START Given data
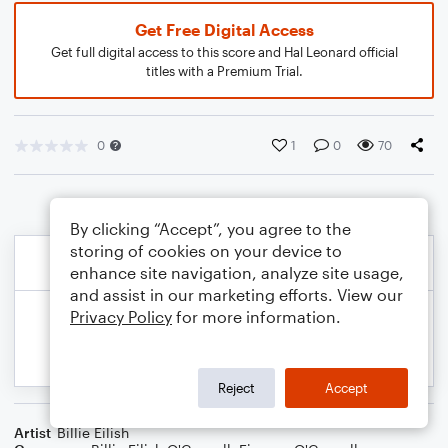
Get Free Digital Access
Get full digital access to this score and Hal Leonard official
titles with a Premium Trial.
0
1
0
70
By clicking “Accept”, you agree to the
storing of cookies on your device to
enhance site navigation, analyze site usage,
and assist in our marketing efforts. View our
Privacy Policy
for more information.
Reject
Accept
Artist
Billie Eilish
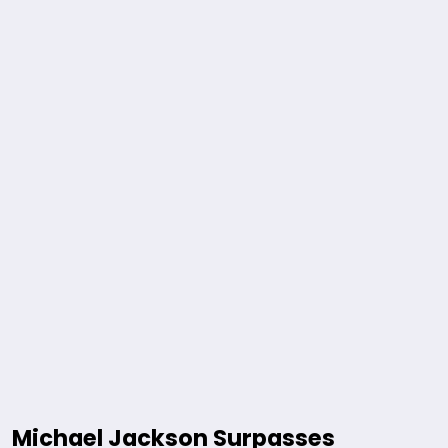
Michael Jackson Surpasses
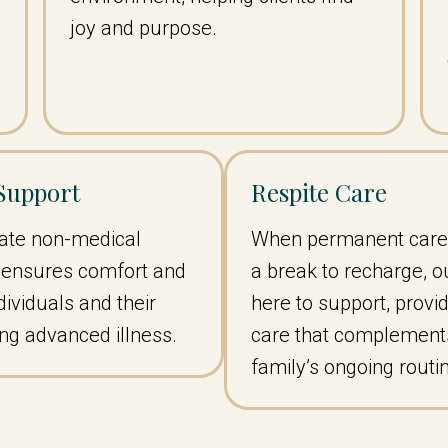
joy and purpose.
 Support
Respite Care
te non-medical
When permanent care
t ensures comfort and
a break to recharge, o
ndividuals and their
here to support, provid
ing advanced illness.
care that complement
family’s ongoing routi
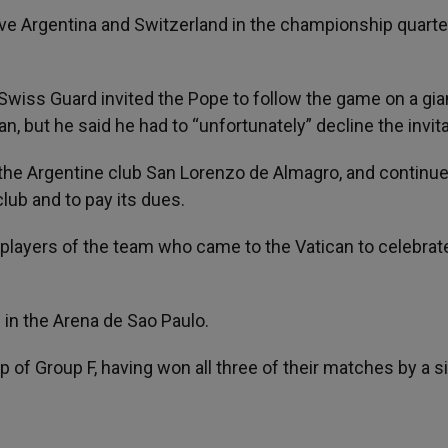
ve Argentina and Switzerland in the championship quarte
 Swiss Guard invited the Pope to follow the game on a gia
an, but he said he had to “unfortunately” decline the invita
 the Argentine club San Lorenzo de Almagro, and continue
club and to pay its dues.
players of the team who came to the Vatican to celebrat
in the Arena de Sao Paulo.
top of Group F, having won all three of their matches by a s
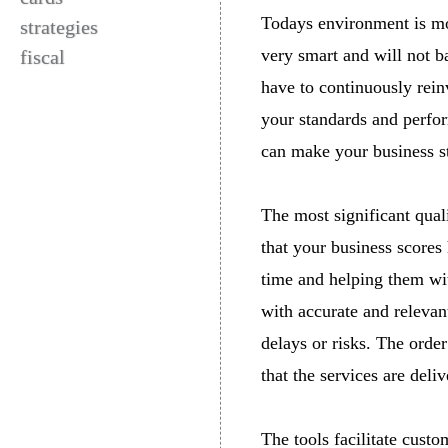
Todays environment is mo
strategies
very smart and will not ba
fiscal
have to continuously rein
your standards and perform
can make your business s
The most significant qual
that your business scores
time and helping them wit
with accurate and relevan
delays or risks. The orde
that the services are deli
The tools facilitate cust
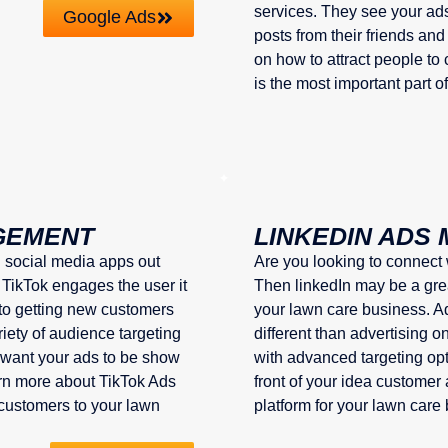
services. They see your ads
Google Ads
posts from their friends and
on how to attract people t
is the most important part o
GEMENT
LINKEDIN ADS
g social media apps out
Are you looking to connect
 TikTok engages the user it
Then linkedIn may be a grea
 to getting new customers
your lawn care business. Adv
riety of audience targeting
different than advertising o
 want your ads to be show
with advanced targeting opti
earn more about TikTok Ads
front of your idea customer
customers to your lawn
platform for your lawn care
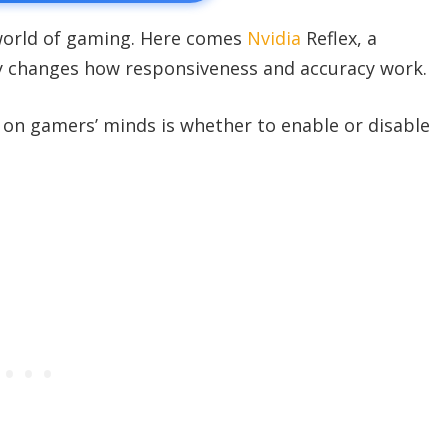
 world of gaming. Here comes
Nvidia
Reflex, a
y changes how responsiveness and accuracy work.
on gamers’ minds is whether to enable or disable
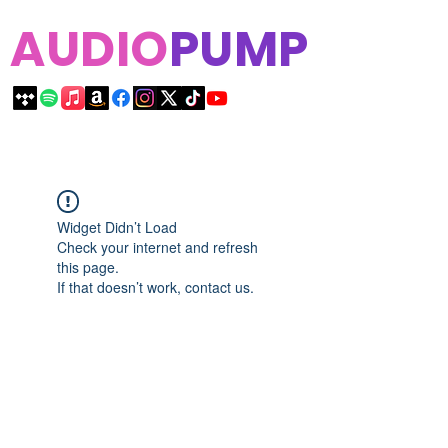
AUDIO
PUMP
Widget Didn’t Load
Check your internet and refresh
this page.
If that doesn’t work, contact us.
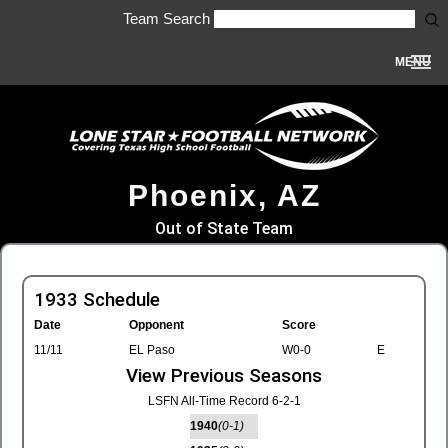
Team Search
MENU
Phoenix, AZ
Out of State Team
1933 Schedule
Date
Opponent
Score
11/11
EL Paso
W0-0
E
View Previous Seasons
LSFN All-Time Record 6-2-1
1940
(0-1)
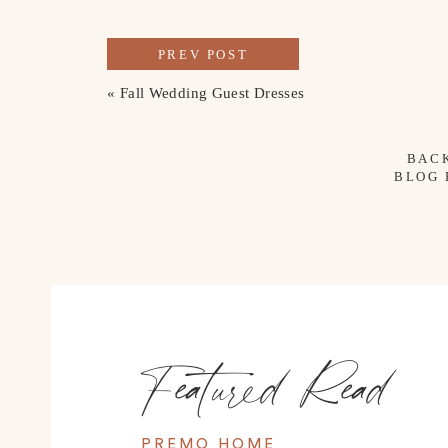
PREV POST
«
Fall Wedding Guest Dresses
BAC
BLOG
Featured Read
PREMO HOME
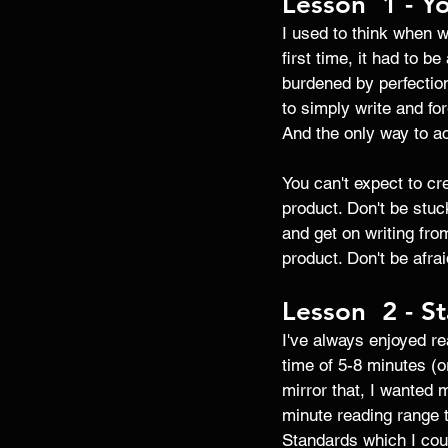
Lesson  1 - Yo
I used to think when wr
first time, it had to b
burdened by perfection
to simply write and for
And the only way to act
You can't expect to cre
product. Don't be stuck
and get on writing from
product. Don't be afra
Lesson  2 - St
I've always enjoyed re
time of 5-8 minutes (o
mirror that, I wanted 
minute reading range t
Standards which I coul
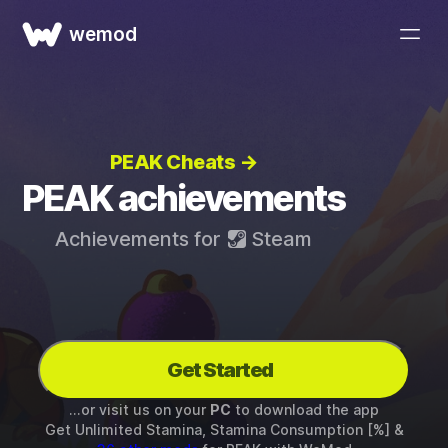
wemod
PEAK Cheats →
PEAK achievements
Achievements for
Steam
Get Started
...or visit us on your
PC
to download the app
Get Unlimited Stamina, Stamina Consumption [%] &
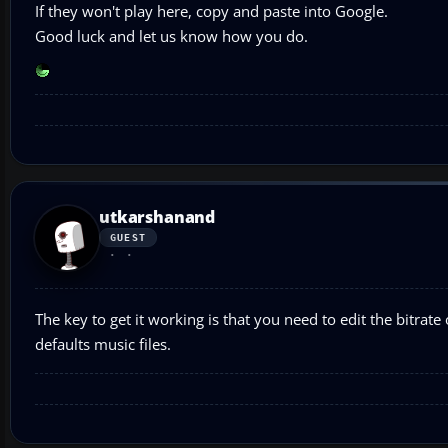
If they won't play here, copy and paste into Google.
Good luck and let us know how you do.
utkarshanand
GUEST
The key to get it working is that you need to edit the bitrate 
defaults music files.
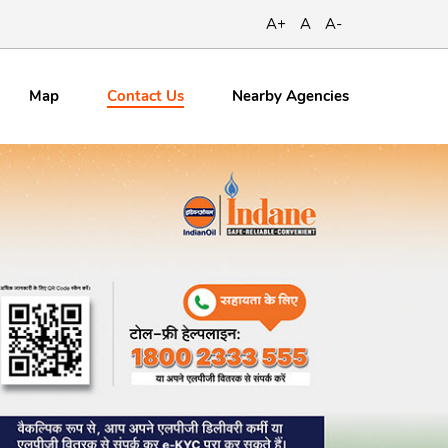
A+
A
A-
Contact
Us
Map
Nearby Agencies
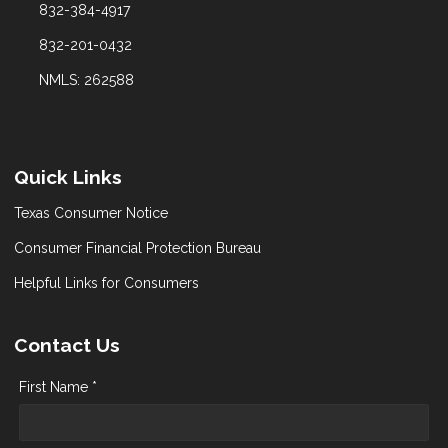
832-384-4917
832-201-0432
NMLS: 262588
Quick Links
Texas Consumer Notice
Consumer Financial Protection Bureau
Helpful Links for Consumers
Contact Us
First Name *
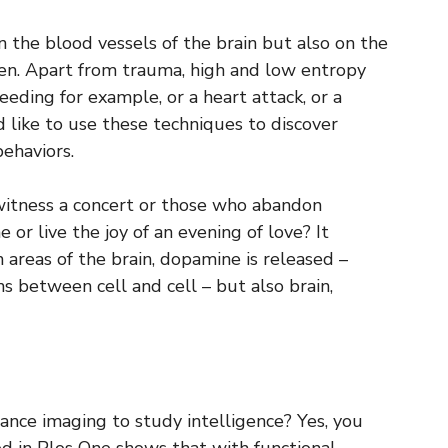
n the blood vessels of the brain but also on the
n. Apart from trauma, high and low entropy
eeding for example, or a heart attack, or a
 like to use these techniques to discover
behaviors.
witness a concert or those who abandon
 or live the joy of an evening of love? It
 areas of the brain, dopamine is released –
 between cell and cell – but also brain,
ance imaging to study intelligence? Yes, you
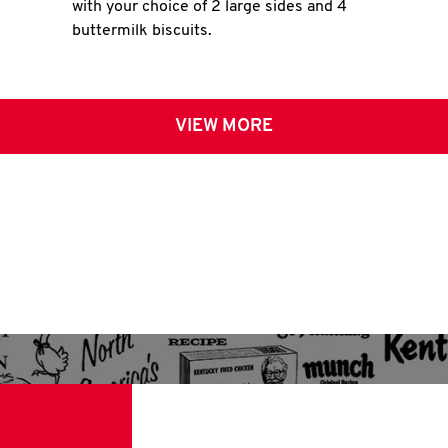
with your choice of 2 large sides and 4
buttermilk biscuits.
VIEW MORE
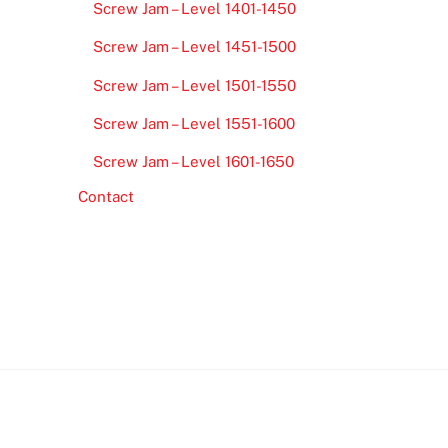
Screw Jam – Level 1401-1450
Screw Jam – Level 1451-1500
Screw Jam – Level 1501-1550
Screw Jam – Level 1551-1600
Screw Jam – Level 1601-1650
Contact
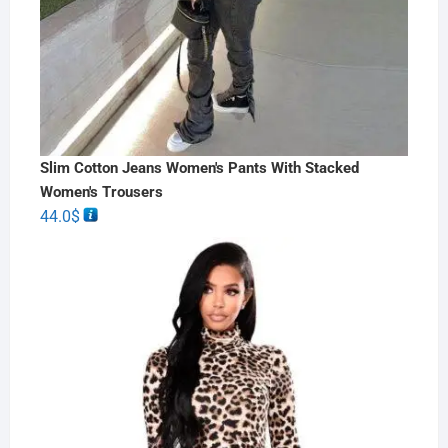
Slim Cotton Jeans Women's Pants With Stacked
Women's Trousers
44.0
$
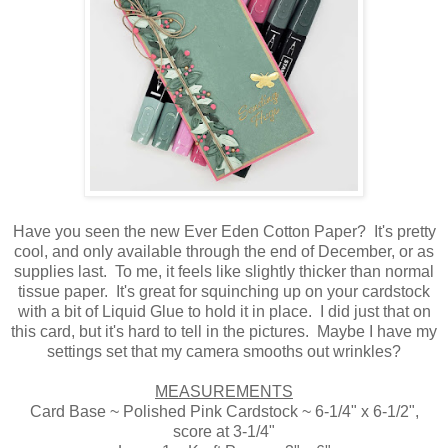
Have you seen the new Ever Eden Cotton Paper? It's pretty
cool, and only available through the end of December, or as
supplies last. To me, it feels like slightly thicker than normal
tissue paper. It's great for squinching up on your cardstock
with a bit of Liquid Glue to hold it in place. I did just that on
this card, but it's hard to tell in the pictures. Maybe I have my
settings set that my camera smooths out wrinkles?
MEASUREMENTS
Card Base ~ Polished Pink Cardstock ~ 6-1/4" x 6-1/2",
score at 3-1/4"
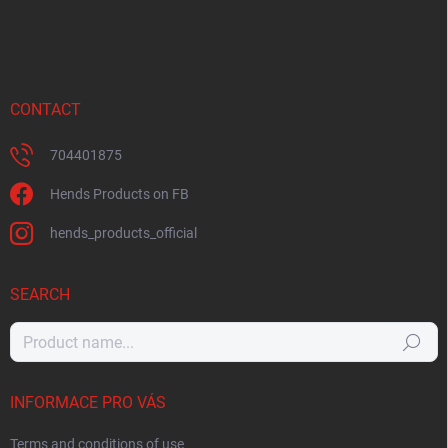
CONTACT
704401875
Hends Products on FB
hends_products_official
SEARCH
Search
INFORMACE PRO VÁS
Terms and conditions of use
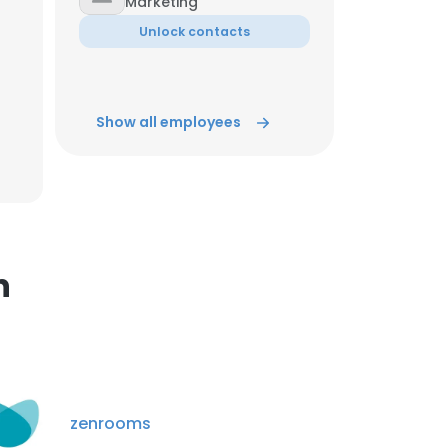
Marketing
Unlock contacts
×
Show all employees
nsent to all
ACCEPT ALL
n
zenrooms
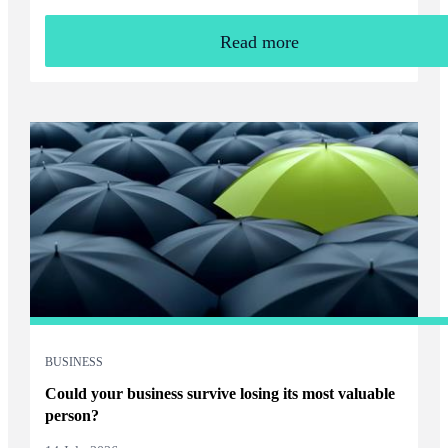
Read more
BUSINESS
Could your business survive losing its most valuable
person?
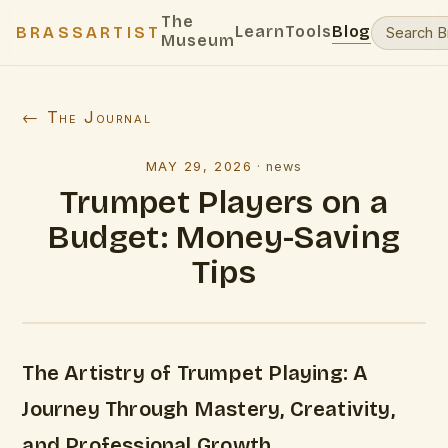
The
Learn
Tools
Blog
BRASSARTIST
Museum
← The Journal
MAY 29, 2026
·
news
Trumpet Players on a
Budget: Money-Saving
Tips
The Artistry of Trumpet Playing: A
Journey Through Mastery, Creativity,
and Professional Growth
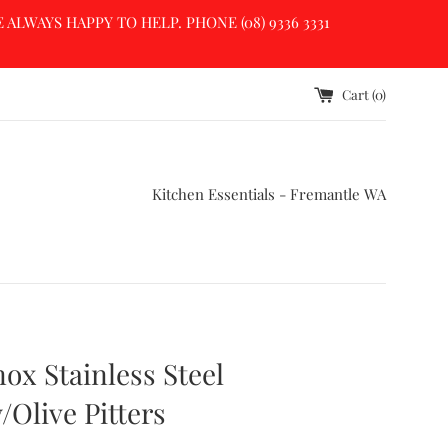
LWAYS HAPPY TO HELP. PHONE (08) 9336 3331
Cart (
0
)
Kitchen Essentials - Fremantle WA
nox Stainless Steel
/Olive Pitters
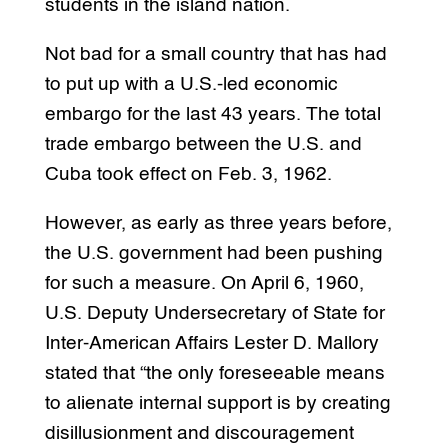
students in the island nation.
Not bad for a small country that has had
to put up with a U.S.-led economic
embargo for the last 43 years. The total
trade embargo between the U.S. and
Cuba took effect on Feb. 3, 1962.
However, as early as three years before,
the U.S. government had been pushing
for such a measure. On April 6, 1960,
U.S. Deputy Undersecretary of State for
Inter-American Affairs Lester D. Mallory
stated that “the only foreseeable means
to alienate internal support is by creating
disillusionment and discouragement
END Given data
**Task item:**
Every line above from the line with "cool, and only" to the line with "MEASUREMENTS", both included, must be reproduced exactly, and no other line may appear.

**Response to this exercise:**
cool, and only available through the end of December, or as
supplies last. To me, it feels like slightly thicker than normal
tissue paper. It's great for squinching up on your cardstock
with a bit of Liquid Glue to hold it in place. I did just that on
this card, but it's hard to tell in the pictures. Maybe I have my
settings set that my camera smooths out wrinkles?
MEASUREMENTS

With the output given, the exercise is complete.